### Activity
Quote the listing below in its entirety, omitting every image.

### Dataset records
--- START ---
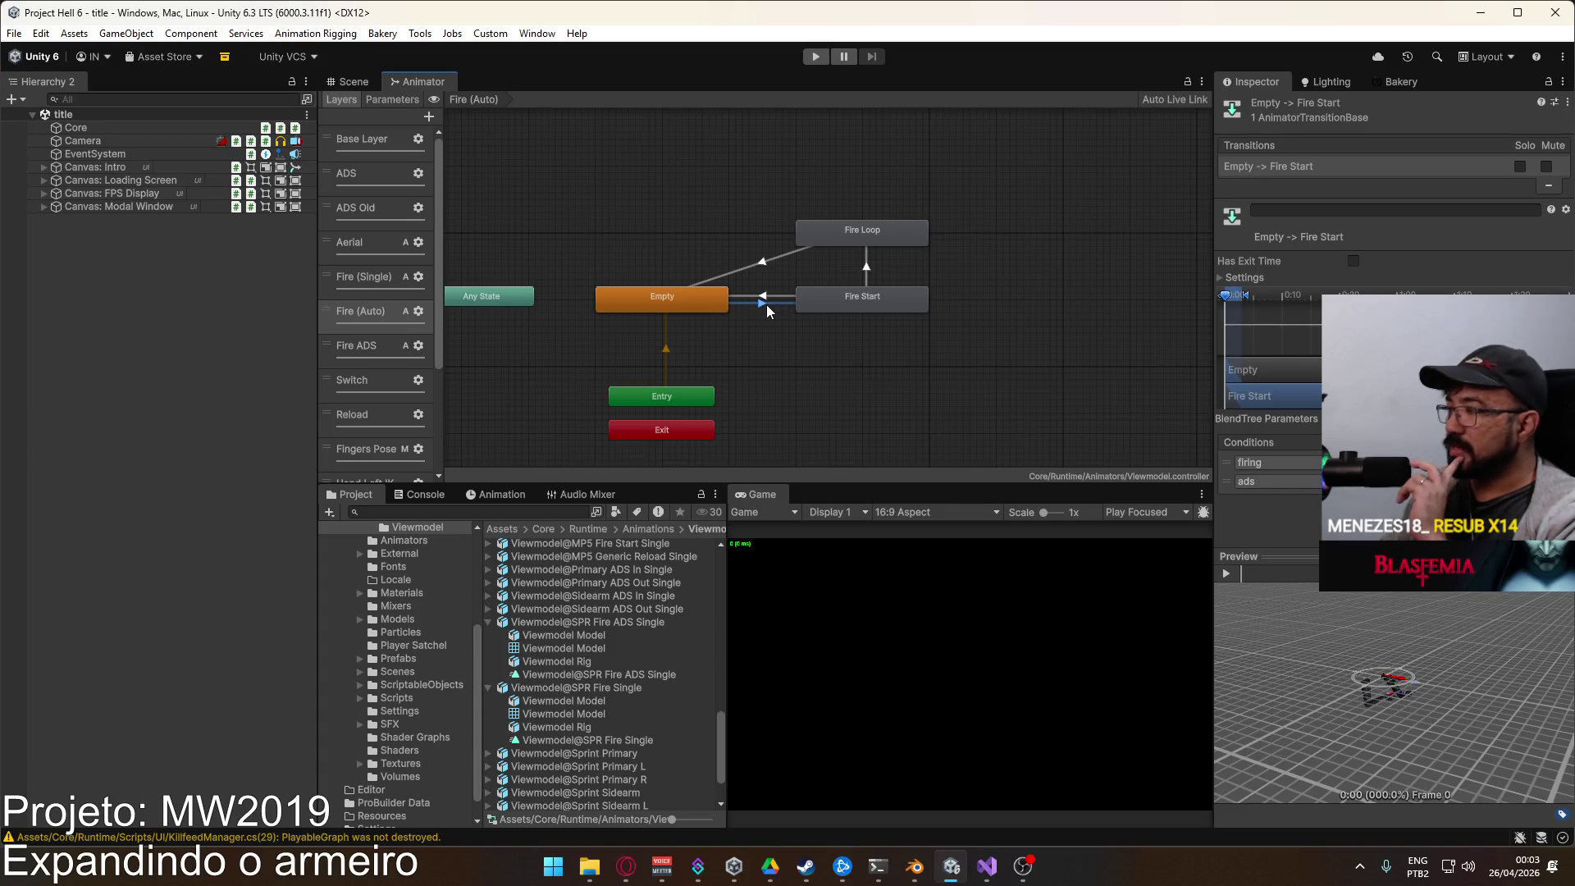
click(388, 344)
Step: Return to PlayerScript.cs in Visual Studio with the ADSOffset search
click(987, 866)
scroll(658, 577, down, 5)
scroll(657, 577, up, 10)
--- END ---
### Result for this task
click(388, 344)
Step: Return to PlayerScript.cs in Visual Studio with the ADSOffset search
click(987, 866)
scroll(658, 577, down, 5)
scroll(657, 577, up, 10)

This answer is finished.